Wednesday, February 07, 2007

Glenn Beck's Race Problem

Since the very first time I saw him, I've always been keenly aware that Glenn Beck is a nut. So the following will not break any shattering new paradigms in that regard. But Steve Benen's analysis on why Beck justifies having so few Black friends is worth saving, simply because it shows the severe infirmities of a "color-blind" outlook at remedying racism. Here's Beck (talking with conservative Black author Shelby Steele):
"You know, I -- Shelby, I don't know if anybody else in the audience -- oh, this is just going to be a blog nightmare over the next few days -- but let me just be honest and play my cards face up on the table.

"I was thinking about this just last week. I don't have a lot of African-American friends, and I think part of it is because I'm afraid that I would be in an open conversation, and I would say something that somebody would take wrong, and then it would be a nightmare."

There are obvious things to say about this comment (starting with the fact that Beck seems utterly oblivious to the possibility that he might learn something from his would-be Black friends offense about race), but I want to bracket them for now.
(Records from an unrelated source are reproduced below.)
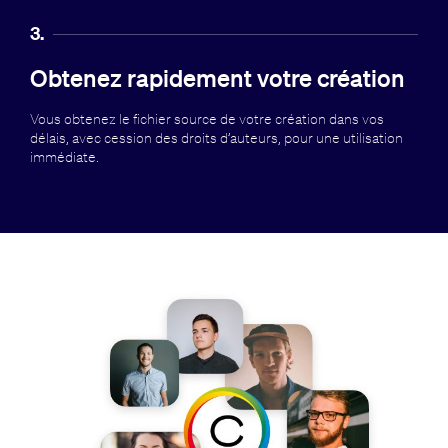
3.
Obtenez rapidement votre création
Vous obtenez le fichier source de votre création dans vos
délais, avec cession des droits d’auteurs, pour une utilisation
immédiate.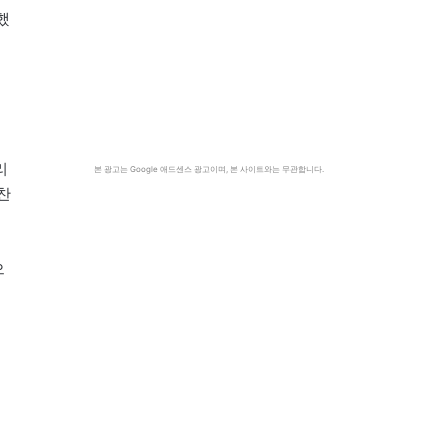
했
리
본 광고는 Google 애드센스 광고이며, 본 사이트와는 무관합니다.
찬
으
I just want to note that Beck, if pressed, probably would not admit that this is a racist action on his part. He's not not friends with Blacks because they're Black, he's not friends because he doesn't want to hang with people who will make him feel uncomfortable (which just happens to track being Black). Obviously, this is quite transparent to the folks observing at home. But it does show the infinite malleability of "color-blindness" to justify nearly any racial inequity (and it's been serving in that capacity since Jim Crow).
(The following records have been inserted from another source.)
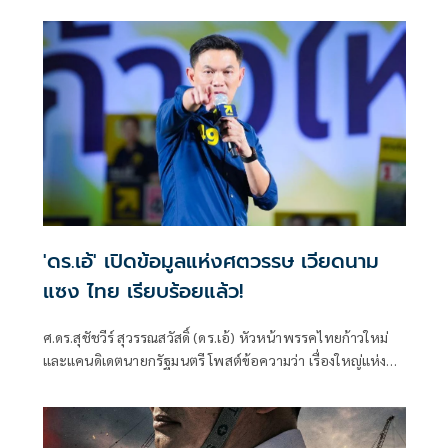
"คนแห่งอนาคต”
'ดร.เอ้' เปิดข้อมูลแห่งศตวรรษ เวียดนาม
แซง ไทย เรียบร้อยแล้ว!
ศ.ดร.สุชัชวีร์ สุวรรณสวัสดิ์ (ดร.เอ้) หัวหน้าพรรคไทยก้าวใหม่
และแคนดิเดตนายกรัฐมนตรี โพสต์ข้อความว่า เรื่องใหญ่แห่ง
"ศตวรรษ" เมื่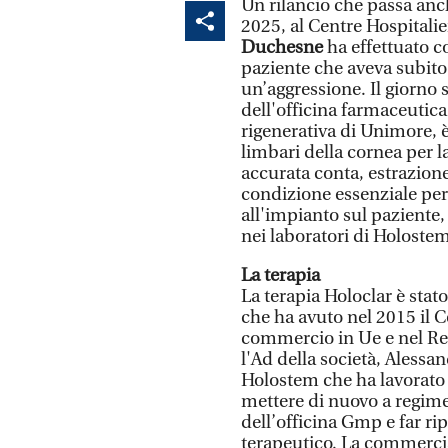
Un rilancio che passa anc
2025, al Centre Hospitalie
Duchesne
ha effettuato c
paziente che aveva subit
un’aggressione. Il giorno s
dell'officina farmaceutic
rigenerativa di Unimore, è 
limbari della cornea per l
accurata conta, estrazione 
condizione essenziale per 
all'impianto sul paziente,
nei laboratori di Holostem.
La terapia
La terapia Holoclar è stat
che ha avuto nel 2015 il 
commercio in Ue e nel Reg
l'Ad della società, Alessa
Holostem che ha lavorato
mettere di nuovo a regime
dell’officina Gmp e far ri
terapeutico. La commerci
Is Beck's instinct shared by many White Americans, who also seem unreasonably skittish about interacting with Blacks because they're afraid they'll screw up and get tarred with the label, "racist"? Yes, I believe it is, and I believe it is something that needs to be addressed seriously and remedied (rather than simply chided from afar). But that won't happen as long as we delude ourselves into thinking that it is "color-blind" thinking on the part of White Americans. It isn't, and it can't be treated that way.

3 comments:

Anonymous said...

David, there's something to what you're saying here but I don't think your interpretation is correct.

As you describe it, Beck's fear hardly fits the definition of traditional racism.

To me it seems more like awareness and fear of the quite real "reverse" racism that is expressed by Blacks in the form of over-sensitivity to issues only marginally or completely unrelated to race.

To the extent that other Whites agree I think you would have to admit that this is a legitimate part of the equation.

David Schraub said...

That only works, Marc, if I'm inclined to believe that--for any given Beck comment--an offended Black response is more likely the result of "reverse racism" or "over-sensitivity" then it is to the comment really being offensive. Since I think the latter is more likely than the former by several orders of magnitude, the fault lies on Beck.

Put simply, if the majority of the Black community says "act X is racist," we don't have to automatically agree with them--but we do have to consider their point seriously. The contemporary move of dismissing every Black complaint about White racism as a victimology statement is not serious consideration. And ultimately, it is that rhetorical move--"the race card card"--that is the primary inhibitor of frank conversations about race today--conversations which, yes, will make White people uncomfortable, but only because they'll have to come to terms with the fact that many Black people think that some of their behaviors, actions, and words are expressions of racism.

Anonymous said...

marc,

I have heard some wierd extensions of the concept of "reverse racism,"
(which is, I think, an oxymoron)but this takes the cake. "Over-sensitivity to issues only marginally or completely unrelated to race" strikes me, in itself, as being unrelated to race or racism. If you want to argue oversensitivity, I can see that. Tagging it racist, "reverse"
or otherwise, does not advance this discussion. Indeed, I think it
makes you guilty of the same fault you see in others--poisoning the well rather than addressing the substantive issue.